Aufgabenstellung = Gib den Abschnitt des vorliegenden Textes wortgetreu wieder, der bei den Worten „Der Hüter wird“ beginnt und nach den Worten „21,18; Apg 27,34).“ endet.

Vorliegender Text =
__________________________________________________

6 Nicht wird die Sonne dich stechen am Tag, noch der Mond bei Nacht.
7 Der HERR wird dich behüten vor allem Bösen, er wird behüten deine Seele.
8 Der HERR wird behüten deinen Ausgang und deinen Eingang, von nun an bis in Ewigkeit.
In diesen Versen hören wir gleichsam aus dem Heiligtum die Antwort auf das Glaubensvertrauen, das der Gläubige in den Versen 1 und 2 zum Ausdruck bringt. Dem Gläubigen wird versichert, dass der Hüter nicht zulassen wird, dass sein Fuß wankt (Vers 3). In diesem Vers steht zweimal das Wort „nicht“. Es ist eine doppelte Unterstreichung, dass der Hüter das, was in diesem Vers steht, niemals zulassen wird. Er wird ihn bei jedem Schritt, den er tut, unterstützen (Hiob 31,4). Gott, der Schöpfer, ist mächtig, ihn ohne wanken und straucheln zu bewahren (Jud 1,24).
Der Hüter wird nicht schlummern, Er wird in seiner Wachsamkeit für ihn keinen Augenblick nachlassen. Das ist etwas ganz anderes als das, was mit den Götzen geschah. Damals spottete Elia über den Baal: „Vielleicht schläft er und wird aufwachen!“ (vgl. 1Kön 18,27). Dieser Hüter wird ihn nicht aus den Augen verlieren und ihn auch nicht gleichgültig beobachten, wenn er sich auf den Weg nach Jerusalem macht, einen Weg, der voller Gefahren ist. Er wird ihn mit größter persönlicher Aufmerksamkeit begleiten und eng mit ihm verbunden sein. Sein Hüter hat sogar die Haare auf seinem Haupt gezählt, und kein einziges Haar davon wird verloren gehen (Lk 12,7; 21,18; Apg 27,34).

__________________________________________________

Datenübersicht =
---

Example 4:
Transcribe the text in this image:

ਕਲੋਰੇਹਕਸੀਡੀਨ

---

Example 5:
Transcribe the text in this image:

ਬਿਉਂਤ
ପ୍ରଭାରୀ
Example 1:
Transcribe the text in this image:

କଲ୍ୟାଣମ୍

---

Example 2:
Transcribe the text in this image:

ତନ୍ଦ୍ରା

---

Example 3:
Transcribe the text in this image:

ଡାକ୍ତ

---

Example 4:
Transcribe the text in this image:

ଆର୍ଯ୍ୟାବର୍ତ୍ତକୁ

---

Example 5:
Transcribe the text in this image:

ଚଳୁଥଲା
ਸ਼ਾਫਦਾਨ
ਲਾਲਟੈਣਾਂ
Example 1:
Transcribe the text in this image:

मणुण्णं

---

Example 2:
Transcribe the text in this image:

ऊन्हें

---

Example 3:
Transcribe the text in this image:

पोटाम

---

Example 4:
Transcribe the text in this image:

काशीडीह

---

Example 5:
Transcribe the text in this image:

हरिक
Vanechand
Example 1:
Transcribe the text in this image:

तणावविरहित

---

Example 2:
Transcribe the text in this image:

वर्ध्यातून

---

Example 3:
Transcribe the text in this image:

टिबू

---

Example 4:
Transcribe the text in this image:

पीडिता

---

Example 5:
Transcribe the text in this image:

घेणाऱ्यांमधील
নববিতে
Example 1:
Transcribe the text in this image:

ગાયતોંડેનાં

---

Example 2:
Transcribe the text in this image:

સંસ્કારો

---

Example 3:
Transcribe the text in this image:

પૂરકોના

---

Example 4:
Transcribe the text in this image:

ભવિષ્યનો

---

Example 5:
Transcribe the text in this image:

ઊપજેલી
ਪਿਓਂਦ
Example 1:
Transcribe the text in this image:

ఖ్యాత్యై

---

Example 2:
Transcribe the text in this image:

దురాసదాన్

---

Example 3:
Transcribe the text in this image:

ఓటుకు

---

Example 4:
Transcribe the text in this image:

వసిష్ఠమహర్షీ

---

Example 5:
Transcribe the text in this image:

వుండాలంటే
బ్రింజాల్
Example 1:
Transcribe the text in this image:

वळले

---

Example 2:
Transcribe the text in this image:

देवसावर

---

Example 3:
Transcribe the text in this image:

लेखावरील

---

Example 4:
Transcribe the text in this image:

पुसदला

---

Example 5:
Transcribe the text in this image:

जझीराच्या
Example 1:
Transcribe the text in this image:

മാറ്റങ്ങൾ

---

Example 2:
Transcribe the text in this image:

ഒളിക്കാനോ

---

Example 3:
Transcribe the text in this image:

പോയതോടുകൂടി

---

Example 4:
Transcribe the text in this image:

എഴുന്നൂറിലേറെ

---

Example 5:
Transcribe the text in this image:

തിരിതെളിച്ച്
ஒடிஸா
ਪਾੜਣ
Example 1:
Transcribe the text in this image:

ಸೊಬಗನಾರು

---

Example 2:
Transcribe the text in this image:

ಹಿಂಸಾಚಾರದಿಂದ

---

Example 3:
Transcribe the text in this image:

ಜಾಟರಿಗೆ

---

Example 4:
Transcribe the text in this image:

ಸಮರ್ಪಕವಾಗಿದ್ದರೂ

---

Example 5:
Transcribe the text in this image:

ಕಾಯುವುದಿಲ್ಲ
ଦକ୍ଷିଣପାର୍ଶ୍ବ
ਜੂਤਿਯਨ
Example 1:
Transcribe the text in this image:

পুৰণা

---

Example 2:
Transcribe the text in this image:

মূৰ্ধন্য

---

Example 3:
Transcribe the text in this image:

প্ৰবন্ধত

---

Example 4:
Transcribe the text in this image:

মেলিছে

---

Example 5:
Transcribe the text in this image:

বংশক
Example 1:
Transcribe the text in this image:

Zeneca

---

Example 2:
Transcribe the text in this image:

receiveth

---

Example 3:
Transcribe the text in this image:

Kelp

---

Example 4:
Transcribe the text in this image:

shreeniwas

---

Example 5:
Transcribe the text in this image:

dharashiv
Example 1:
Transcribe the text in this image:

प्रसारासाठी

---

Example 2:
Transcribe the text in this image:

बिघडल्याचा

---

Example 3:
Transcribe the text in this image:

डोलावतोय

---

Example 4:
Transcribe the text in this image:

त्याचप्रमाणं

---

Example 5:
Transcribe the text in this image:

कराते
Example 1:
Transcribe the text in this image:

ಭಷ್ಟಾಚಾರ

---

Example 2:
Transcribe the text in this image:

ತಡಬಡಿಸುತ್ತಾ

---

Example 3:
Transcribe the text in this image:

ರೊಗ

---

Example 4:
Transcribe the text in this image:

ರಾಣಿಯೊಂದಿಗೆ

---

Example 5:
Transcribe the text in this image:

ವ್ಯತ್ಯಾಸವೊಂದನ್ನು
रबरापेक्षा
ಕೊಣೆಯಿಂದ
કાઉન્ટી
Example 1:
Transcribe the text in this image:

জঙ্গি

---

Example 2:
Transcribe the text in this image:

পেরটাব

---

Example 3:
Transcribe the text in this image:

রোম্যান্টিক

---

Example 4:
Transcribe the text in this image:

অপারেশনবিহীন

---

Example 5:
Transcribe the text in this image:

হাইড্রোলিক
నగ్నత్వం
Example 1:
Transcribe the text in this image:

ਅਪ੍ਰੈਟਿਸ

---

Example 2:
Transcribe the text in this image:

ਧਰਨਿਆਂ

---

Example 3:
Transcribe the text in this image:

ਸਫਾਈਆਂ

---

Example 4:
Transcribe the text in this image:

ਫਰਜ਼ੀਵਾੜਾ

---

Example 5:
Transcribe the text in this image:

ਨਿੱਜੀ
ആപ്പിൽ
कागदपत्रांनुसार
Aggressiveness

__________________________________________________

Antwort =
Der Hüter wird nicht schlummern, Er wird in seiner Wachsamkeit für ihn keinen Augenblick nachlassen. Das ist etwas ganz anderes als das, was mit den Götzen geschah. Damals spottete Elia über den Baal: „Vielleicht schläft er und wird aufwachen!“ (vgl. 1Kön 18,27). Dieser Hüter wird ihn nicht aus den Augen verlieren und ihn auch nicht gleichgültig beobachten, wenn er sich auf den Weg nach Jerusalem macht, einen Weg, der voller Gefahren ist. Er wird ihn mit größter persönlicher Aufmerksamkeit begleiten und eng mit ihm verbunden sein. Sein Hüter hat sogar die Haare auf seinem Haupt gezählt, und kein einziges Haar davon wird verloren gehen (Lk 12,7; 21,18; Apg 27,34).